Вы точно можете это говорить открыто!
Он в одной команде с Марин Ле Пен и другими. Эта повестка про такие понятия, как география, отечество, религиозность, пятящаяся назад повестка – своеобразный атавизм – про роль женщин, как мы видели с «Пусси Райот», и в целом это про разделение по этническому, национальному признаку. Есть целая плеяда политиков, олицетворяющих тенденцию к закрытию. Есть и другая повестка – она про открытость, про космополитичность, про движение, выход за пределы границ. И эта повестка открыта к различным сексуальным ориентациям …
Какая из этих повесток сейчас побеждает, как Вам кажется?
В данный момент мы видим усиление тех, кто ратует за закрытость. Но до этого у нас было 30 лет движения в сторону открытости, если брать за точку отсчета, например фестиваль «Вудсток» в 1968 году. В 1970-х у нас была интернациольность как основная идея, потом была интеграция во Всемирную Торговую Организацию, международная торговля вышла на первый план. Расширились представления о гендерных ролях, изменилось отношение к абортам. Два-три десятилетия мы шли в этом направлении. А сейчас мы получаем обратную реакцию. закрытость – как повестка – побеждает.

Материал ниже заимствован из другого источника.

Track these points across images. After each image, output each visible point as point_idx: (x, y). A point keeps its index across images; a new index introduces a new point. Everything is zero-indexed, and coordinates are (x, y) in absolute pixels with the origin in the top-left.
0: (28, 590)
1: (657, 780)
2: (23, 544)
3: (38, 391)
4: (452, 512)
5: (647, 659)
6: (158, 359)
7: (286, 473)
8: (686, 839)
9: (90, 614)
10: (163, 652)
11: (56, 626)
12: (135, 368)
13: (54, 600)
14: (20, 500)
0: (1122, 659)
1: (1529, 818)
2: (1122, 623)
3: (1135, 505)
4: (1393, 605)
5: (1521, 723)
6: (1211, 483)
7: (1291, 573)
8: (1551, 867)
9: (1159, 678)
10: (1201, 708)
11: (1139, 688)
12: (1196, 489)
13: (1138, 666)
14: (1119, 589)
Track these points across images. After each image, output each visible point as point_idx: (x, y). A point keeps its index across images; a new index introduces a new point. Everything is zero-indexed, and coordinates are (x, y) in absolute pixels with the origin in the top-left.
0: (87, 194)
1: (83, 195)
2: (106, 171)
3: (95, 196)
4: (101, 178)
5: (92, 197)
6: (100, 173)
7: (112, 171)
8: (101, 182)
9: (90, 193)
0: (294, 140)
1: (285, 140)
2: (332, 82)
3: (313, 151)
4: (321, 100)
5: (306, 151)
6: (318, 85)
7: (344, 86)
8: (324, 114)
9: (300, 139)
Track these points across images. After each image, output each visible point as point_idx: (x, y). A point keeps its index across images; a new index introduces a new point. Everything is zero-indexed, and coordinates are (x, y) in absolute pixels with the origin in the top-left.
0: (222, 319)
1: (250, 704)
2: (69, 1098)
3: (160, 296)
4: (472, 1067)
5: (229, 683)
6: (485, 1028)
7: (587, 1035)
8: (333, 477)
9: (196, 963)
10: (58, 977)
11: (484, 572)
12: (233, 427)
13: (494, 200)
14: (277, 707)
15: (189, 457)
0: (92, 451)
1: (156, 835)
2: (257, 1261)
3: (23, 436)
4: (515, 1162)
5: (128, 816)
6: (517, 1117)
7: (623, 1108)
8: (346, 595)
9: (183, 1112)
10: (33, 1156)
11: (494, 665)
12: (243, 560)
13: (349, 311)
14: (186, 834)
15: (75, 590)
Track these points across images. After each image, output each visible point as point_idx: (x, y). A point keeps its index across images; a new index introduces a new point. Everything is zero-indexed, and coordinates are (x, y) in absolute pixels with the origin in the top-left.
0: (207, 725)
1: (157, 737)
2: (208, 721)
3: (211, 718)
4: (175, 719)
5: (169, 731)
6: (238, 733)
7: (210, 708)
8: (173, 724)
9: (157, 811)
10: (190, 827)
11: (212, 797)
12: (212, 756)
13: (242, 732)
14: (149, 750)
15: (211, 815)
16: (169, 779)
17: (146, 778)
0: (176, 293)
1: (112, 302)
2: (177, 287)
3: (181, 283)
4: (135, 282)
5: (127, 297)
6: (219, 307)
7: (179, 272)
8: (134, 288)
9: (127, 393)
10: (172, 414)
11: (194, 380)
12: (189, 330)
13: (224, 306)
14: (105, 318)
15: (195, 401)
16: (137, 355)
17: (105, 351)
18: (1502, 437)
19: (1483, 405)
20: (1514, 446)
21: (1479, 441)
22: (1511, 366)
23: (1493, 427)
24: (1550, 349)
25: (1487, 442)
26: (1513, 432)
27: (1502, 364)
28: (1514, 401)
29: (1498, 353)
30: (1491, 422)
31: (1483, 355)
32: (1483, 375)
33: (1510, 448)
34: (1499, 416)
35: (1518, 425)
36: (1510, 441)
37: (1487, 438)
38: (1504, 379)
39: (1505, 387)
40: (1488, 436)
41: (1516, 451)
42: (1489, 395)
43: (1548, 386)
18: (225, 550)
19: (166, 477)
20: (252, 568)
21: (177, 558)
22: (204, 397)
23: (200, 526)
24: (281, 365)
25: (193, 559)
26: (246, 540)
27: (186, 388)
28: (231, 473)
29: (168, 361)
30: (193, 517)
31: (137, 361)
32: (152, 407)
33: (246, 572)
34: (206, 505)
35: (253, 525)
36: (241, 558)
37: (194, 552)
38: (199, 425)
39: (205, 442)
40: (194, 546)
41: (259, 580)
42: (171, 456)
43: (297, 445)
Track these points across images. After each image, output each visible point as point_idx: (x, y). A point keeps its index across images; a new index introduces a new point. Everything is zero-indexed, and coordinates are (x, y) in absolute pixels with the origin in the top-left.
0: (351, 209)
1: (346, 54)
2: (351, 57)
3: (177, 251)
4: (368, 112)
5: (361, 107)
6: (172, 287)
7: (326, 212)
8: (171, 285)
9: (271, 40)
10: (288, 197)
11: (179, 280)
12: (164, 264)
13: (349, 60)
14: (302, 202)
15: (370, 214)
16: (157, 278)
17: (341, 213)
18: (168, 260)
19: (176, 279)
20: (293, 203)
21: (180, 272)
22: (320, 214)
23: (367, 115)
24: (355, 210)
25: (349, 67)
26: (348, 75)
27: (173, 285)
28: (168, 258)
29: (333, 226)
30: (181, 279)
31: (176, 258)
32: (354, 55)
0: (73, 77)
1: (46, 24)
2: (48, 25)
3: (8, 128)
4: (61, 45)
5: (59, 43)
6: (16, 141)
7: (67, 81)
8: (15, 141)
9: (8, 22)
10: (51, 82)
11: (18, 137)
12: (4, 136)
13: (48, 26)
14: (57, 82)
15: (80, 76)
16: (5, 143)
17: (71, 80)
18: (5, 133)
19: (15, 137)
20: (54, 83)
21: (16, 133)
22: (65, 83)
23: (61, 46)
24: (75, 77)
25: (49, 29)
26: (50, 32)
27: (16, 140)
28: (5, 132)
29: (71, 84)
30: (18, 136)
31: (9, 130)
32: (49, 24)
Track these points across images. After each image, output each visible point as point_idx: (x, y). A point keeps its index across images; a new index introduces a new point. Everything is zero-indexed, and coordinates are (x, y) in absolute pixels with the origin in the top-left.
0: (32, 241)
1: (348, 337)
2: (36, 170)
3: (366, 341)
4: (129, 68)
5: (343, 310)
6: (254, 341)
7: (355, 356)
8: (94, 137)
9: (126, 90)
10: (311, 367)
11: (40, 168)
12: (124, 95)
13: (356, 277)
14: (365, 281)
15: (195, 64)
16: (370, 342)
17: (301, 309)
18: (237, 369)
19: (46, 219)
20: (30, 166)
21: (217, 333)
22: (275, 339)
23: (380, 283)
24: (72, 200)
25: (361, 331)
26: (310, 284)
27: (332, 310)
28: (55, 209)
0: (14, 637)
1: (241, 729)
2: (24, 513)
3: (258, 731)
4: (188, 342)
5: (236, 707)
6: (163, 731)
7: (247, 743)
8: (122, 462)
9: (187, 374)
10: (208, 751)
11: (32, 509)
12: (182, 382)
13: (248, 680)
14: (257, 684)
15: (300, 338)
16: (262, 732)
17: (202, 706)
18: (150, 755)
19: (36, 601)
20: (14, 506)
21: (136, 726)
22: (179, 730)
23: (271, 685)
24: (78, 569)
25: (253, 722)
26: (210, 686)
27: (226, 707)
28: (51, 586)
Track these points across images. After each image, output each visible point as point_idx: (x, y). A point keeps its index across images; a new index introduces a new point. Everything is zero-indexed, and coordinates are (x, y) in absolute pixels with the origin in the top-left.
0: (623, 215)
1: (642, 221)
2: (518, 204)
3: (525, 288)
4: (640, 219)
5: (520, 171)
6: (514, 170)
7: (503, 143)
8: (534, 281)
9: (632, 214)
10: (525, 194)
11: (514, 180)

Думаете, обратная повестка тоже продлится лет 30?
Я думаю, что это и есть главное противостояние 21 века. Я не знаю, чем это все закончится, но нам всем нужно помнить, что именно это и есть основное поле интеллектуальной битвы. Но вот ведь в чем дело: Если мы хотим, чтобы открытость одержала победу, нам нужно, чтобы люди, народ, были на нашей стороне. Нам очень нужно заботиться о слабых, о потерянных, о меньшинстве. Нам нужно не ограничивать повестку открытости только экономической открытостью, и возможностью торговать без границ. Если обычные люди к этому не подключатся, не поймут, что это им дает, мы не сможем выиграть в этой борьбе. Вот это основной вызов! Экономический либерализм и ценностный либерализм нужно объединить в единое целое, и у всего этого должна быть очень сильная социальная повестка. И именно этого сегодня не хватает.